• **Problem details**:
Your output should be the exact lines from the start of the data through the line containing "ligesom at varme lidt op og efter en hurtig", with no pictures.

• **Dataset records**:
%%
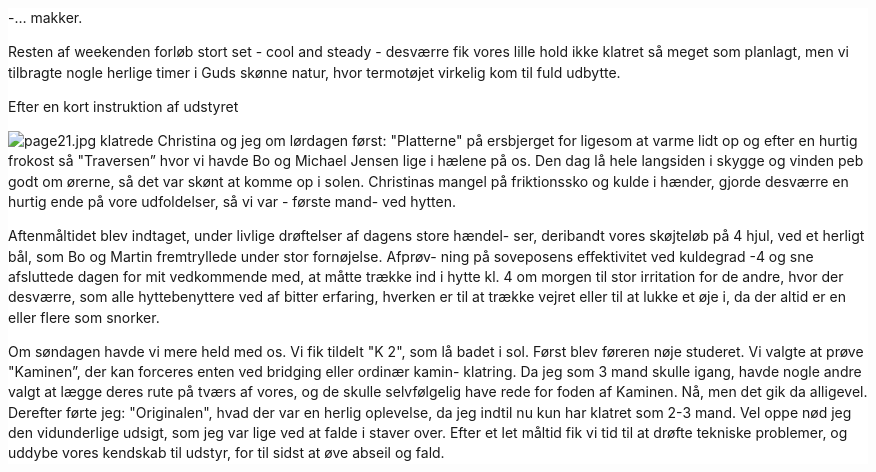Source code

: -… makker.

Resten af weekenden forløb stort set -
cool and steady - desværre fik vores lille
hold ikke klatret så meget som planlagt,
men vi tilbragte nogle herlige timer i Guds
skønne natur, hvor termotøjet virkelig kom
til fuld udbytte.

Efter en kort instruktion af udstyret




![page21.jpg](/1988/DB-1988-3/page21.jpg)
klatrede Christina og jeg om lørdagen
først: "Platterne" på ersbjerget for
ligesom at varme lidt op og efter en hurtig
frokost så "Traversen” hvor vi havde Bo
og Michael Jensen lige i hælene på os.
Den dag lå hele langsiden i skygge og
vinden peb godt om ørerne, så det var
skønt at komme op i solen. Christinas
mangel på friktionssko og kulde i hænder,
gjorde desværre en hurtig ende på vore
udfoldelser, så vi var - første mand- ved
hytten.

Aftenmåltidet blev indtaget, under
livlige drøftelser af dagens store hændel-
ser, deribandt vores skøjteløb på 4 hjul,
ved et herligt bål, som Bo og Martin
fremtryllede under stor fornøjelse. Afprøv-
ning på soveposens effektivitet ved
kuldegrad -4 og sne afsluttede dagen for
mit vedkommende med, at måtte trække
ind i hytte kl. 4 om morgen til stor irritation
for de andre, hvor der desværre, som alle
hyttebenyttere ved af bitter erfaring,
hverken er til at trække vejret eller til at
lukke et øje i, da der altid er en eller flere
som snorker.

Om søndagen havde vi mere held med
os. Vi fik tildelt "K 2", som lå badet i sol.
Først blev føreren nøje studeret. Vi valgte
at prøve "Kaminen”, der kan forceres
enten ved bridging eller ordinær kamin-
klatring. Da jeg som 3 mand skulle igang,
havde nogle andre valgt at lægge deres
rute på tværs af vores, og de skulle
selvfølgelig have rede for foden af
Kaminen. Nå, men det gik da alligevel.
Derefter førte jeg: "Originalen", hvad der
var en herlig oplevelse, da jeg indtil nu kun
har klatret som 2-3 mand. Vel oppe nød jeg
den vidunderlige udsigt, som jeg var lige
ved at falde i staver over. Efter et let
måltid fik vi tid til at drøfte tekniske
problemer, og uddybe vores kendskab til
udstyr, for til sidst at øve abseil og fald.
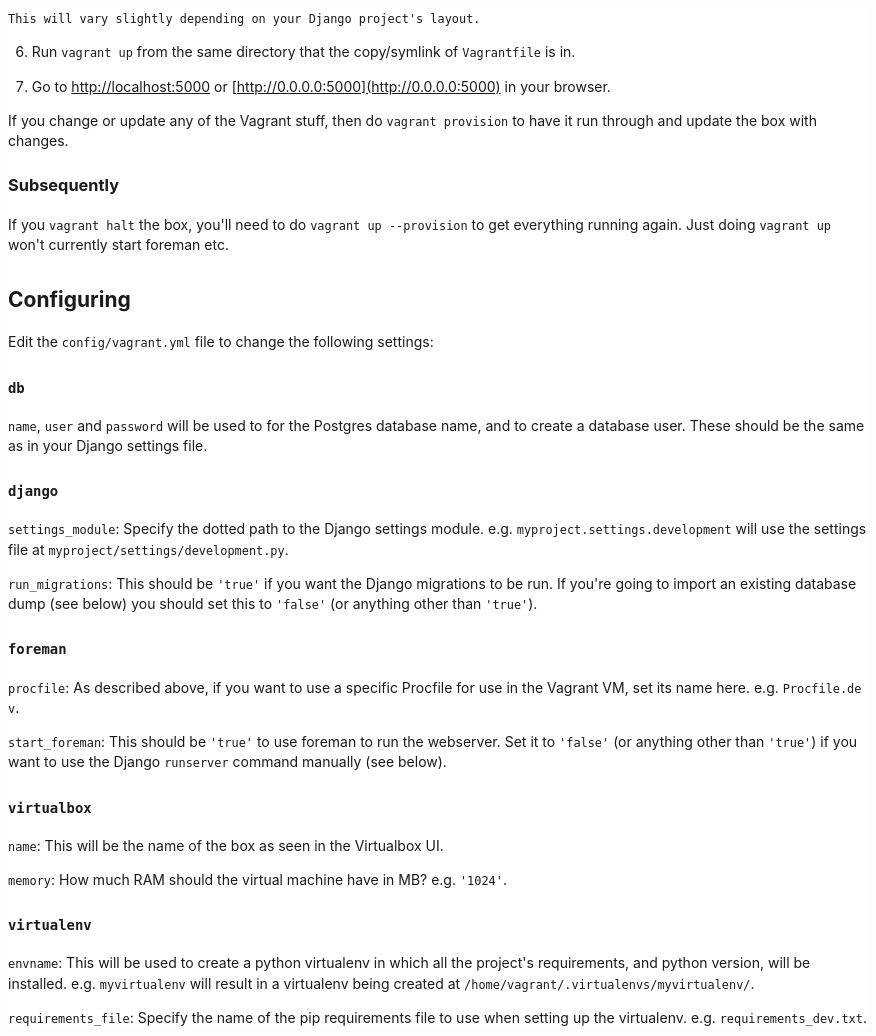     This will vary slightly depending on your Django project's layout.

6. Run `vagrant up` from the same directory that the copy/symlink of `Vagrantfile` is in.

7. Go to [http://localhost:5000](http://localhost:5000) or [http://0.0.0.0:5000](http://0.0.0.0:5000) in your browser.

If you change or update any of the Vagrant stuff, then do `vagrant provision` to have it run through and update the box with changes.

### Subsequently

If you `vagrant halt` the box, you'll need to do `vagrant up --provision` to get everything running again. Just doing `vagrant up` won't currently start foreman etc.

## Configuring

Edit the `config/vagrant.yml` file to change the following settings:

### `db`

`name`, `user` and `password` will be used to for the Postgres database name, and to create a database user. These should be the same as in your Django settings file.

### `django`

`settings_module`: Specify the dotted path to the Django settings module. e.g. `myproject.settings.development` will use the settings file at `myproject/settings/development.py`.

`run_migrations`: This should be `'true'` if you want the Django migrations to
be run. If you're going to import an existing database dump (see below) you
should set this to `'false'` (or anything other than `'true'`).

### `foreman`

`procfile`: As described above, if you want to use a specific Procfile for use in the Vagrant VM, set its name here. e.g. `Procfile.dev`.

`start_foreman`: This should be `'true'` to use foreman to run the webserver.
Set it to `'false'` (or anything other than `'true'`) if you want to use the
Django `runserver` command manually (see below).

### `virtualbox`

`name`: This will be the name of the box as seen in the Virtualbox UI.

`memory`: How much RAM should the virtual machine have in MB? e.g. `'1024'`.

### `virtualenv`

`envname`: This will be used to create a python virtualenv in which all the project's requirements, and python version, will be installed. e.g. `myvirtualenv` will result in a virtualenv being created at `/home/vagrant/.virtualenvs/myvirtualenv/`.

`requirements_file`: Specify the name of the pip requirements file to use when setting up the virtualenv. e.g. `requirements_dev.txt`.
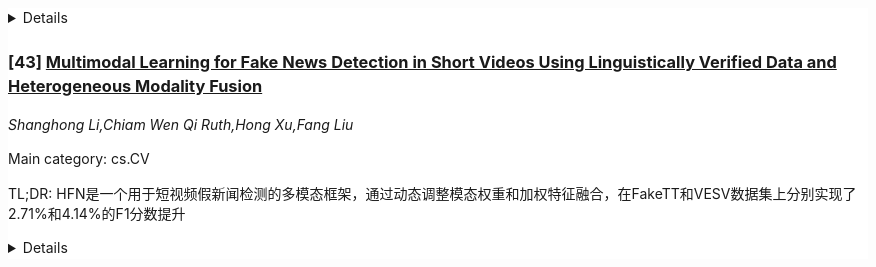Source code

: <details><summary>Details</summary></details>


### [43] [Multimodal Learning for Fake News Detection in Short Videos Using Linguistically Verified Data and Heterogeneous Modality Fusion](https://arxiv.org/abs/2509.15578)
*Shanghong Li,Chiam Wen Qi Ruth,Hong Xu,Fang Liu*

Main category: cs.CV

TL;DR: HFN是一个用于短视频假新闻检测的多模态框架，通过动态调整模态权重和加权特征融合，在FakeTT和VESV数据集上分别实现了2.71%和4.14%的F1分数提升


<details>
  <summary>Details</summary>
Motivation: 短视频平台的快速发展需要先进的假新闻检测方法，现有方法难以处理短视频内容的动态性和多模态特性

Method: 提出HFN异构融合网络，整合视频、音频和文本数据，包含决策网络动态调整模态权重和加权多模态特征融合模块

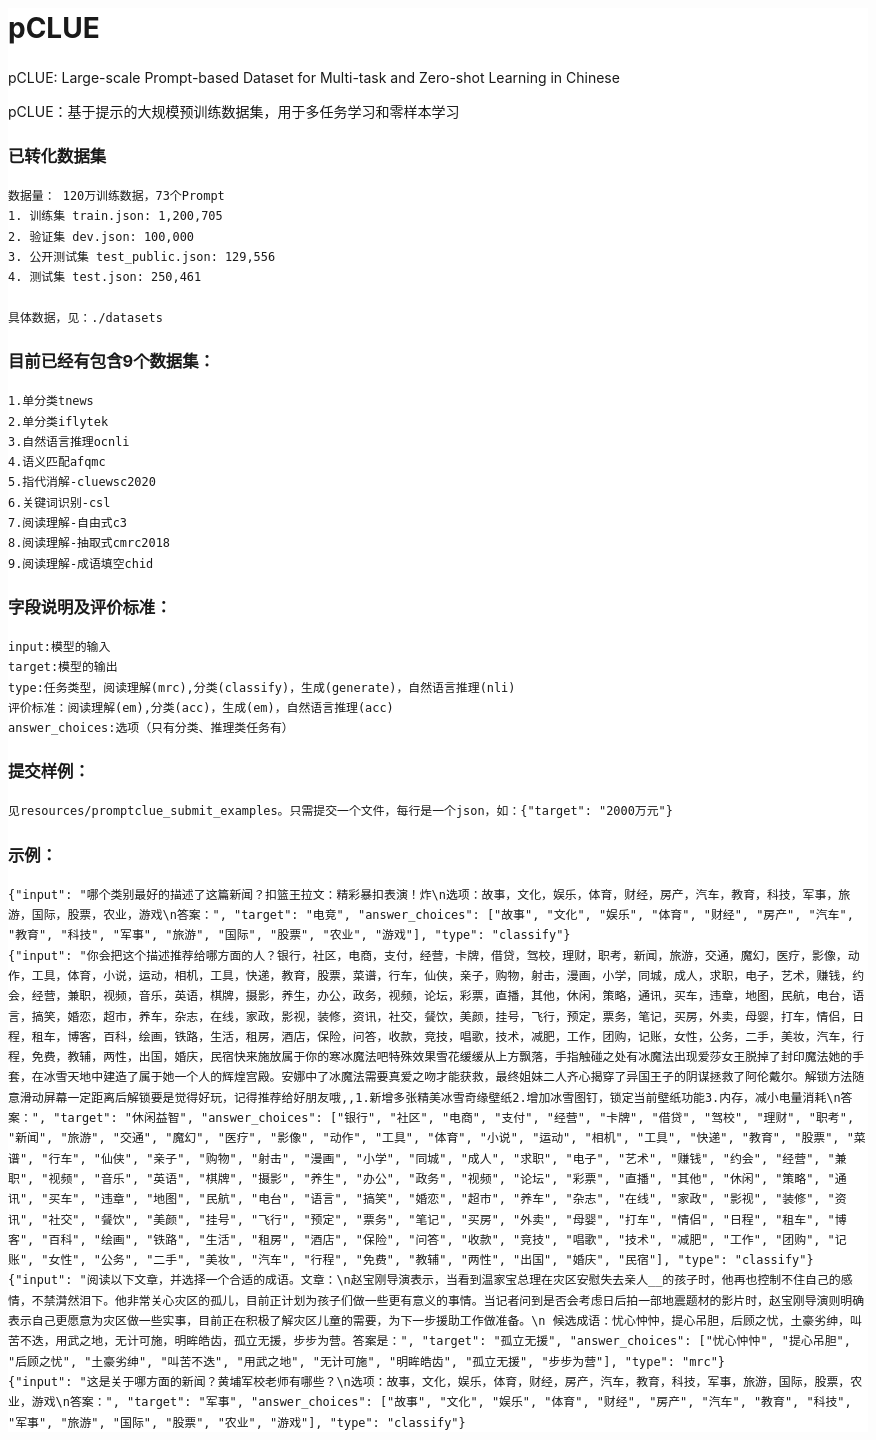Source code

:# pCLUE
pCLUE: Large-scale Prompt-based Dataset for Multi-task and Zero-shot Learning in Chinese

pCLUE：基于提示的大规模预训练数据集，用于多任务学习和零样本学习

### 已转化数据集
    
    数据量： 120万训练数据，73个Prompt
    1. 训练集 train.json: 1,200,705
    2. 验证集 dev.json: 100,000
    3. 公开测试集 test_public.json: 129,556
    4. 测试集 test.json: 250,461
    
    具体数据，见：./datasets

### 目前已经有包含9个数据集：

    1.单分类tnews 
    2.单分类iflytek 
    3.自然语言推理ocnli 
    4.语义匹配afqmc 
    5.指代消解-cluewsc2020 
    6.关键词识别-csl 
    7.阅读理解-自由式c3 
    8.阅读理解-抽取式cmrc2018 
    9.阅读理解-成语填空chid 
    
### 字段说明及评价标准：
    input:模型的输入
    target:模型的输出
    type:任务类型，阅读理解(mrc),分类(classify)，生成(generate)，自然语言推理(nli)
    评价标准：阅读理解(em),分类(acc)，生成(em)，自然语言推理(acc)
    answer_choices:选项（只有分类、推理类任务有）

### 提交样例：
    见resources/promptclue_submit_examples。只需提交一个文件，每行是一个json，如：{"target": "2000万元"}
    
### 示例：
    {"input": "哪个类别最好的描述了这篇新闻？扣篮王拉文：精彩暴扣表演！炸\n选项：故事，文化，娱乐，体育，财经，房产，汽车，教育，科技，军事，旅游，国际，股票，农业，游戏\n答案：", "target": "电竞", "answer_choices": ["故事", "文化", "娱乐", "体育", "财经", "房产", "汽车", "教育", "科技", "军事", "旅游", "国际", "股票", "农业", "游戏"], "type": "classify"}
    {"input": "你会把这个描述推荐给哪方面的人？银行，社区，电商，支付，经营，卡牌，借贷，驾校，理财，职考，新闻，旅游，交通，魔幻，医疗，影像，动作，工具，体育，小说，运动，相机，工具，快递，教育，股票，菜谱，行车，仙侠，亲子，购物，射击，漫画，小学，同城，成人，求职，电子，艺术，赚钱，约会，经营，兼职，视频，音乐，英语，棋牌，摄影，养生，办公，政务，视频，论坛，彩票，直播，其他，休闲，策略，通讯，买车，违章，地图，民航，电台，语言，搞笑，婚恋，超市，养车，杂志，在线，家政，影视，装修，资讯，社交，餐饮，美颜，挂号，飞行，预定，票务，笔记，买房，外卖，母婴，打车，情侣，日程，租车，博客，百科，绘画，铁路，生活，租房，酒店，保险，问答，收款，竞技，唱歌，技术，减肥，工作，团购，记账，女性，公务，二手，美妆，汽车，行程，免费，教辅，两性，出国，婚庆，民宿快来施放属于你的寒冰魔法吧特殊效果雪花缓缓从上方飘落，手指触碰之处有冰魔法出现爱莎女王脱掉了封印魔法她的手套，在冰雪天地中建造了属于她一个人的辉煌宫殿。安娜中了冰魔法需要真爱之吻才能获救，最终姐妹二人齐心揭穿了异国王子的阴谋拯救了阿伦戴尔。解锁方法随意滑动屏幕一定距离后解锁要是觉得好玩，记得推荐给好朋友哦,,1.新增多张精美冰雪奇缘壁纸2.增加冰雪图钉，锁定当前壁纸功能3.内存，减小电量消耗\n答案：", "target": "休闲益智", "answer_choices": ["银行", "社区", "电商", "支付", "经营", "卡牌", "借贷", "驾校", "理财", "职考", "新闻", "旅游", "交通", "魔幻", "医疗", "影像", "动作", "工具", "体育", "小说", "运动", "相机", "工具", "快递", "教育", "股票", "菜谱", "行车", "仙侠", "亲子", "购物", "射击", "漫画", "小学", "同城", "成人", "求职", "电子", "艺术", "赚钱", "约会", "经营", "兼职", "视频", "音乐", "英语", "棋牌", "摄影", "养生", "办公", "政务", "视频", "论坛", "彩票", "直播", "其他", "休闲", "策略", "通讯", "买车", "违章", "地图", "民航", "电台", "语言", "搞笑", "婚恋", "超市", "养车", "杂志", "在线", "家政", "影视", "装修", "资讯", "社交", "餐饮", "美颜", "挂号", "飞行", "预定", "票务", "笔记", "买房", "外卖", "母婴", "打车", "情侣", "日程", "租车", "博客", "百科", "绘画", "铁路", "生活", "租房", "酒店", "保险", "问答", "收款", "竞技", "唱歌", "技术", "减肥", "工作", "团购", "记账", "女性", "公务", "二手", "美妆", "汽车", "行程", "免费", "教辅", "两性", "出国", "婚庆", "民宿"], "type": "classify"}
    {"input": "阅读以下文章，并选择一个合适的成语。文章：\n赵宝刚导演表示，当看到温家宝总理在灾区安慰失去亲人__的孩子时，他再也控制不住自己的感情，不禁潸然泪下。他非常关心灾区的孤儿，目前正计划为孩子们做一些更有意义的事情。当记者问到是否会考虑日后拍一部地震题材的影片时，赵宝刚导演则明确表示自己更愿意为灾区做一些实事，目前正在积极了解灾区儿童的需要，为下一步援助工作做准备。\n 候选成语：忧心忡忡，提心吊胆，后顾之忧，土豪劣绅，叫苦不迭，用武之地，无计可施，明眸皓齿，孤立无援，步步为营。答案是：", "target": "孤立无援", "answer_choices": ["忧心忡忡", "提心吊胆", "后顾之忧", "土豪劣绅", "叫苦不迭", "用武之地", "无计可施", "明眸皓齿", "孤立无援", "步步为营"], "type": "mrc"}
    {"input": "这是关于哪方面的新闻？黄埔军校老师有哪些？\n选项：故事，文化，娱乐，体育，财经，房产，汽车，教育，科技，军事，旅游，国际，股票，农业，游戏\n答案：", "target": "军事", "answer_choices": ["故事", "文化", "娱乐", "体育", "财经", "房产", "汽车", "教育", "科技", "军事", "旅游", "国际", "股票", "农业", "游戏"], "type": "classify"}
%%
• **Expected output**:
Source code

: -… makker.

Resten af weekenden forløb stort set -
cool and steady - desværre fik vores lille
hold ikke klatret så meget som planlagt,
men vi tilbragte nogle herlige timer i Guds
skønne natur, hvor termotøjet virkelig kom
til fuld udbytte.

Efter en kort instruktion af udstyret




![page21.jpg](/1988/DB-1988-3/page21.jpg)
klatrede Christina og jeg om lørdagen
først: "Platterne" på ersbjerget for
ligesom at varme lidt op og efter en hurtig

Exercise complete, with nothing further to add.